To remember: Optimization methods allow us to "fit" any set of parameters to a dataset by flowing along the gradient of a $\text{Loss}$ (or "Energy") function. These updates simulate what happens when a ball rolls along a slope, until reaching a basin centered around the target.

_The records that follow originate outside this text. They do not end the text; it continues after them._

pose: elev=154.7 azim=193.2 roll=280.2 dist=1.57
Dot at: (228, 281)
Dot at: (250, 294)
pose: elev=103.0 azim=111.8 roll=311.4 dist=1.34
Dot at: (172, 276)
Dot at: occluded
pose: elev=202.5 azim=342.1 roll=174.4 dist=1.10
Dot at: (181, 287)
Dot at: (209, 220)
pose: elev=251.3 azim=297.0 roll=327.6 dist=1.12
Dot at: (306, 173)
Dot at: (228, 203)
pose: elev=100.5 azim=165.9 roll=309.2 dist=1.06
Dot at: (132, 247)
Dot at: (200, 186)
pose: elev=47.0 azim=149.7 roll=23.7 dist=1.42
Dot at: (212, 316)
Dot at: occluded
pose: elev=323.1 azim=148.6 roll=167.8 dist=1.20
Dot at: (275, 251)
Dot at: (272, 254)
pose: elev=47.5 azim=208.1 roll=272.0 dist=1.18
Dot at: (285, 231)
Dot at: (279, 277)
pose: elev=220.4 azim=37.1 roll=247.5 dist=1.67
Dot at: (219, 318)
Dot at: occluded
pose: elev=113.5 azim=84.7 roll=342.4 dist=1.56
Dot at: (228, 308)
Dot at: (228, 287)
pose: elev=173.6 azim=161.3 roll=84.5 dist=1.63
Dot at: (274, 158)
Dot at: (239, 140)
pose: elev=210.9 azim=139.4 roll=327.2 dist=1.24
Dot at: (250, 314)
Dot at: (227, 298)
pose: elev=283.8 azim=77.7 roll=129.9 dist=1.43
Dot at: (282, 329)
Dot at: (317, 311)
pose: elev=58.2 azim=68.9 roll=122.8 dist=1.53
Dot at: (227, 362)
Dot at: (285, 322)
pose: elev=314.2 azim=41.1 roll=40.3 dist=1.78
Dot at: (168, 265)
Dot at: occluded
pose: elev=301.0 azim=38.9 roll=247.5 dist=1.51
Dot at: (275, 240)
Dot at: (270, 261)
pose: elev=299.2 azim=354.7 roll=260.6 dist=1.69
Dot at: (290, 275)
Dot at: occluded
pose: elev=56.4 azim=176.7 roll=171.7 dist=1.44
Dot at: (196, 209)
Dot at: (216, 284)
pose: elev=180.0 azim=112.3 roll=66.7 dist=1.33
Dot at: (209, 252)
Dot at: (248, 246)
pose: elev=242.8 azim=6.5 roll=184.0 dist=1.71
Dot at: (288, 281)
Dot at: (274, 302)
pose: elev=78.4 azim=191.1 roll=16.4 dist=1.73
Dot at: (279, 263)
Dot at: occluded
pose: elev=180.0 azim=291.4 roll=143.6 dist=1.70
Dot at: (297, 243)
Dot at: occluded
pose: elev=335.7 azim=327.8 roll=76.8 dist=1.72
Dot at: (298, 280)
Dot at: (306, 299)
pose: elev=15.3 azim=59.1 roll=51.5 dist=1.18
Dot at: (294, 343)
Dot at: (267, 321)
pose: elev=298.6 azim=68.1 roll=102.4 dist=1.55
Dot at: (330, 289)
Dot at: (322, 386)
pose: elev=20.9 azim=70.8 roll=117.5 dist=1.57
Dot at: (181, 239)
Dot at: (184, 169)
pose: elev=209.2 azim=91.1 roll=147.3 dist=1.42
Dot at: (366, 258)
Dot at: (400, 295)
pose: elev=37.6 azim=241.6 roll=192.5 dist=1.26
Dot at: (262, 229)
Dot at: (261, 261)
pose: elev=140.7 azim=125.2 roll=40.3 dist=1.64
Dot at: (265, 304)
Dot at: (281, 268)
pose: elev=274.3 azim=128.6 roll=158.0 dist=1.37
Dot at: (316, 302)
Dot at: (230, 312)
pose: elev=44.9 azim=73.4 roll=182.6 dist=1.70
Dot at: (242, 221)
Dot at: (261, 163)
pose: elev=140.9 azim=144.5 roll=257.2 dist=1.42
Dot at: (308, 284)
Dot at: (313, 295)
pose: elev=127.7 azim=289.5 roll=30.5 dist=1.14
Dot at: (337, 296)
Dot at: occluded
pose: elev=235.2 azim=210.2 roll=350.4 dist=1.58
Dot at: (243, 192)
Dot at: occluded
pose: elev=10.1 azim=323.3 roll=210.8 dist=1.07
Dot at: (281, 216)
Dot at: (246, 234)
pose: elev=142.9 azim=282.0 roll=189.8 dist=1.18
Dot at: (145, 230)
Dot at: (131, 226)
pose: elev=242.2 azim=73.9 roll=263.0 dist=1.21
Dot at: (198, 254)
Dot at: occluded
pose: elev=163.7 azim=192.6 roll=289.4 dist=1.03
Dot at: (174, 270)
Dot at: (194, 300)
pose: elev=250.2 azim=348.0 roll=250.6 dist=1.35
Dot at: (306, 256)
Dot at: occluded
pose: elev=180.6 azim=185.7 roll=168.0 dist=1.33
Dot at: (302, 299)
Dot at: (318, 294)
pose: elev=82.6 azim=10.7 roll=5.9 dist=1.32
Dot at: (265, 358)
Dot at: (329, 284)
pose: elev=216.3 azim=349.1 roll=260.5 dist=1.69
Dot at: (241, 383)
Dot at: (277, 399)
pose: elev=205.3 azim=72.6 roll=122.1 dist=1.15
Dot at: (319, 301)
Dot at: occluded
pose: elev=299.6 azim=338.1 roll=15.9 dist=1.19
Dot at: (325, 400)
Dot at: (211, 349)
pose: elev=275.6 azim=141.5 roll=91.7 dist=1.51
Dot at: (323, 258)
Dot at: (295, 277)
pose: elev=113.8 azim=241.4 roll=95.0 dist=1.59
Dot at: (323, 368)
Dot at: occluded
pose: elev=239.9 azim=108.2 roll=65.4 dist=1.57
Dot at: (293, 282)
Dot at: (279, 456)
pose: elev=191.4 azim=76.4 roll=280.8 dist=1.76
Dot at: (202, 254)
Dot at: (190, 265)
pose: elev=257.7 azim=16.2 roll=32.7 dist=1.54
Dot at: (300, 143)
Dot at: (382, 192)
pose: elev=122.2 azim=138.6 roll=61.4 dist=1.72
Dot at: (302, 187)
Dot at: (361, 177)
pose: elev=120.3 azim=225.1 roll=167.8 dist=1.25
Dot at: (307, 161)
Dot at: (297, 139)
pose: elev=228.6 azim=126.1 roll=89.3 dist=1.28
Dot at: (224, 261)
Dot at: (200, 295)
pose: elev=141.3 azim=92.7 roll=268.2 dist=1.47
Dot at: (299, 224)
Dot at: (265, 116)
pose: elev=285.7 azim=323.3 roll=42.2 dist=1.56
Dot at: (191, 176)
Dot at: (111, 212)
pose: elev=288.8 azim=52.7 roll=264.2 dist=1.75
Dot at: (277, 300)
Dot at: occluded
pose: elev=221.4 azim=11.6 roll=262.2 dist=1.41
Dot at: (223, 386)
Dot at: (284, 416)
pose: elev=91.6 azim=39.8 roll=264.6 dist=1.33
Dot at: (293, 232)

In this notebook, we used this algorithm to fit an ellipse onto an aorta. But in the next sessions of the Masterclass, you will see that this simple algorithm is also the standard method to fit the weights of a Convolutional "Neural Network" onto a specific database. When researchers speak about "machine learning" and "training", you should always remember that they refer to this simplistic, physics-based algorithm that generalizes linear regression to arbitrary $\text{Loss}$ functions.

Not one bit of "reflection" or "thought" is involved!